I can be a bit of an over-optimistic person, but I've always been of the opinion that mass extinction events are always going to occur without intervention and while humans certainly seem to have contributed towards speeding up the timeline heading towards the next extinction event, we're more importantly the only species with potential to mitigate these extinction events all-together.
Without humans extinction events will occur (at least history suggests this is the case). With humans, they might not. For all of our flaws, I think humans are the most beautiful species to come into existence. We have seemingly boundless potential.
Depends a lot on the timeline and extinction event.
In the case of human caused global warming, human harvesting of forests and top soil, endocrine interfering plastics, or global thermonuclear extinction where there is a causal link, those specific events would not happen without human industrialization (and exponential reproduction).
The Sun will one day consume the earth, the possibility of an asteroid (that humans can't destroy) is still there, the magma/volcanic cycle of heating and cooling is there.
I'm curious what extinction events you're so sure humans are capable of preventing that haven't been directly caused by humans (whales, eagles, buffalo, cfcs). And I don't think bacteria or viruses we've experienced qualify to have been extinction level events.

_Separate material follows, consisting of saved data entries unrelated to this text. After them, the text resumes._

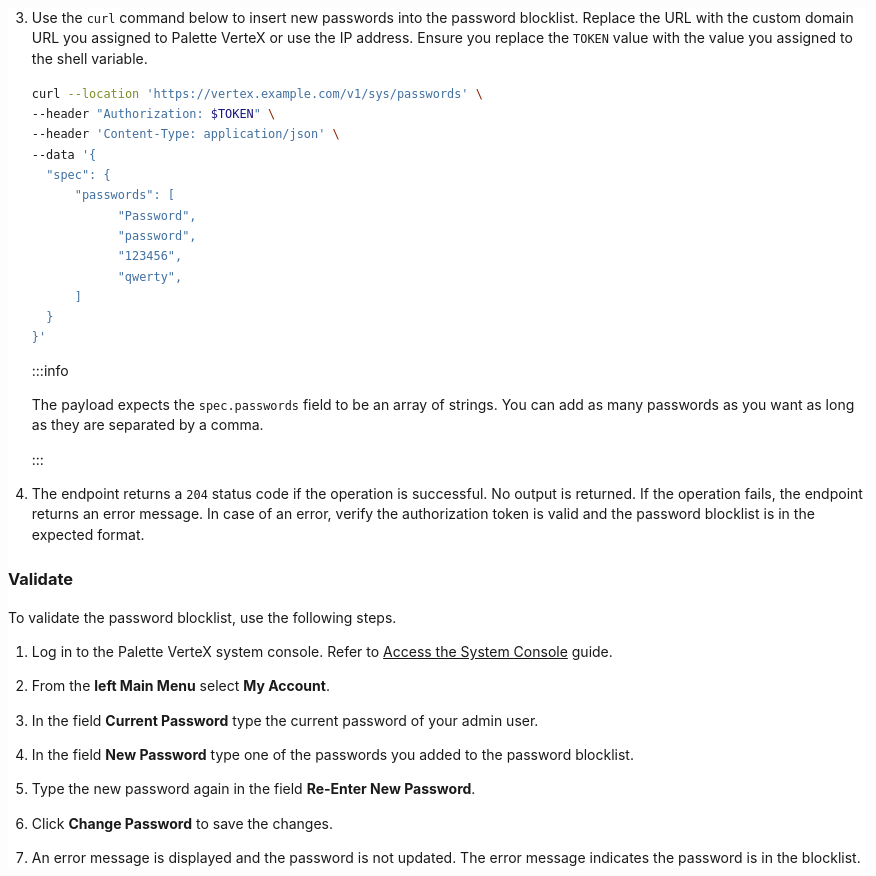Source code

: 3.  Use the `curl` command below to insert new passwords into the password blocklist. Replace the URL with the custom
    domain URL you assigned to Palette VerteX or use the IP address. Ensure you replace the `TOKEN` value with the value
    you assigned to the shell variable.

    ```bash
    curl --location 'https://vertex.example.com/v1/sys/passwords' \
    --header "Authorization: $TOKEN" \
    --header 'Content-Type: application/json' \
    --data '{
      "spec": {
          "passwords": [
                "Password",
                "password",
                "123456",
                "qwerty",
          ]
      }
    }'
    ```

    :::info

    The payload expects the `spec.passwords` field to be an array of strings. You can add as many passwords as you want
    as long as they are separated by a comma.

    :::

4.  The endpoint returns a `204` status code if the operation is successful. No output is returned. If the operation
    fails, the endpoint returns an error message. In case of an error, verify the authorization token is valid and the
    password blocklist is in the expected format.

### Validate

To validate the password blocklist, use the following steps.

1. Log in to the Palette VerteX system console. Refer to
   [Access the System Console](../system-management.md#access-the-system-console) guide.

2. From the **left Main Menu** select **My Account**.

3. In the field **Current Password** type the current password of your admin user.

4. In the field **New Password** type one of the passwords you added to the password blocklist.

5. Type the new password again in the field **Re-Enter New Password**.

6. Click **Change Password** to save the changes.

7. An error message is displayed and the password is not updated. The error message indicates the password is in the
   blocklist.
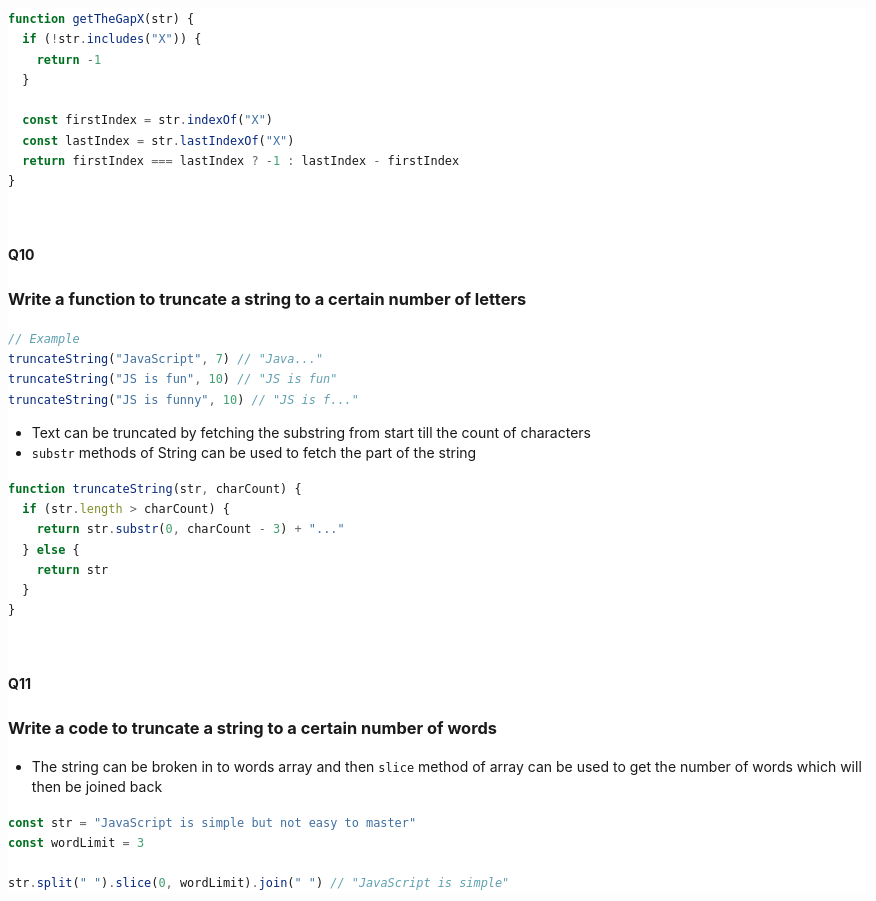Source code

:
 ```js
function getTheGapX(str) {
  if (!str.includes("X")) {
    return -1
  }

  const firstIndex = str.indexOf("X")
  const lastIndex = str.lastIndexOf("X")
  return firstIndex === lastIndex ? -1 : lastIndex - firstIndex
}
```

<br />

#### Q10

### Write a function to truncate a string to a certain number of letters

```js
// Example
truncateString("JavaScript", 7) // "Java..."
truncateString("JS is fun", 10) // "JS is fun"
truncateString("JS is funny", 10) // "JS is f..."
```

- Text can be truncated by fetching the substring from start till the count of characters
- `substr` methods of String can be used to fetch the part of the string

```js
function truncateString(str, charCount) {
  if (str.length > charCount) {
    return str.substr(0, charCount - 3) + "..."
  } else {
    return str
  }
}
```

<br />

#### Q11

### Write a code to truncate a string to a certain number of words

- The string can be broken in to words array and then `slice` method of array can be used to get the number of words which will then be joined back

```js
const str = "JavaScript is simple but not easy to master"
const wordLimit = 3

str.split(" ").slice(0, wordLimit).join(" ") // "JavaScript is simple"
```
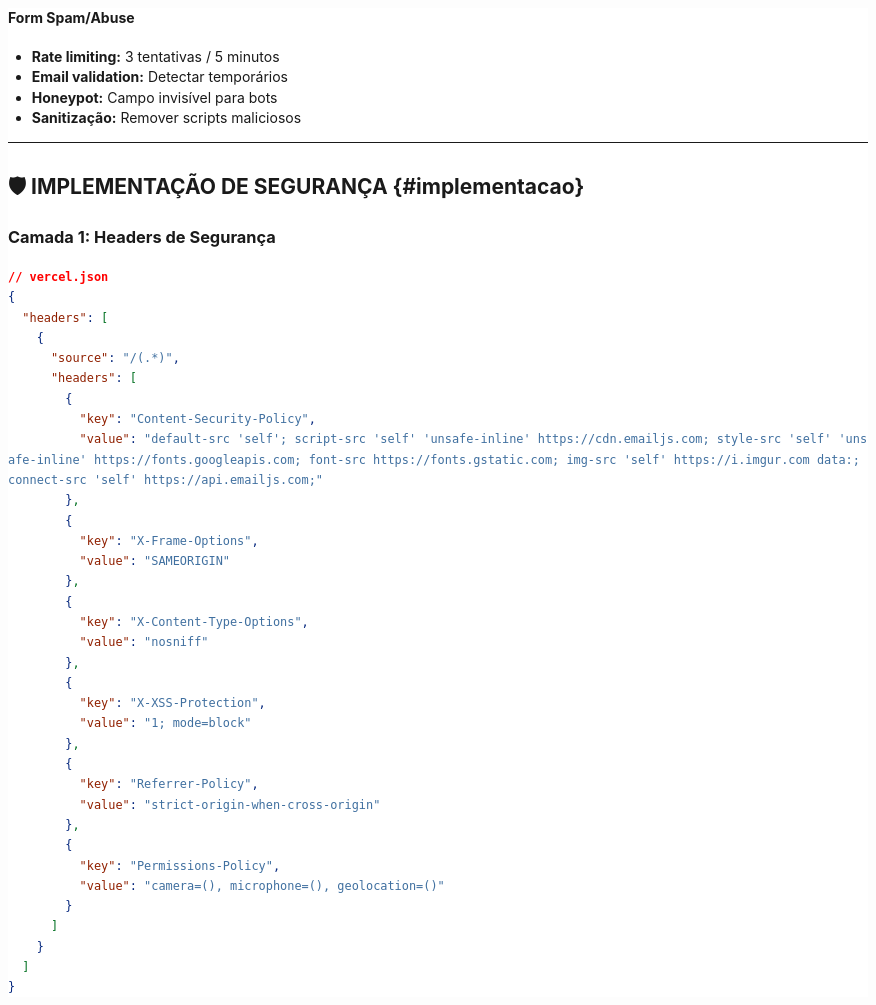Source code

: #### **Form Spam/Abuse**
- **Rate limiting:** 3 tentativas / 5 minutos
- **Email validation:** Detectar temporários
- **Honeypot:** Campo invisível para bots
- **Sanitização:** Remover scripts maliciosos

---

## 🛡️ **IMPLEMENTAÇÃO DE SEGURANÇA** {#implementacao}

### **Camada 1: Headers de Segurança**

```json
// vercel.json
{
  "headers": [
    {
      "source": "/(.*)",
      "headers": [
        {
          "key": "Content-Security-Policy",
          "value": "default-src 'self'; script-src 'self' 'unsafe-inline' https://cdn.emailjs.com; style-src 'self' 'unsafe-inline' https://fonts.googleapis.com; font-src https://fonts.gstatic.com; img-src 'self' https://i.imgur.com data:; connect-src 'self' https://api.emailjs.com;"
        },
        {
          "key": "X-Frame-Options",
          "value": "SAMEORIGIN"
        },
        {
          "key": "X-Content-Type-Options",
          "value": "nosniff"
        },
        {
          "key": "X-XSS-Protection",
          "value": "1; mode=block"
        },
        {
          "key": "Referrer-Policy",
          "value": "strict-origin-when-cross-origin"
        },
        {
          "key": "Permissions-Policy",
          "value": "camera=(), microphone=(), geolocation=()"
        }
      ]
    }
  ]
}
```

> I'm curious what extinction events you're so sure humans are capable of preventing that haven't been directly caused by humans
It's hard to say, but we may be able to pull off redirecting an asteroid and geoengineering might help offset the worst of some future crisis. Being able to do something from a technical standpoint and being able to actually do it when necessary are very different things though. We're already in the middle of a mass extinction event of our own making and I doubt we'll be able to repair all the harm we've done. Expecting humanity to solve the next one might be asking too much.
I'm not sure of anything but our potential. It's only been roughly 150 years since the first internal combustion engine. Today a 50lbs machine mows my lawn by itself by communicating invisibly with hunks of metal in outer space traveling at 17,000mph around earth to determine its position on the face of the planet within roughly a few centimeters. This machine cost me roughly a week of labor.
I think the much more interesting question is what sorts of extinction events do you think we will be incapable of preventing in 1,000 years?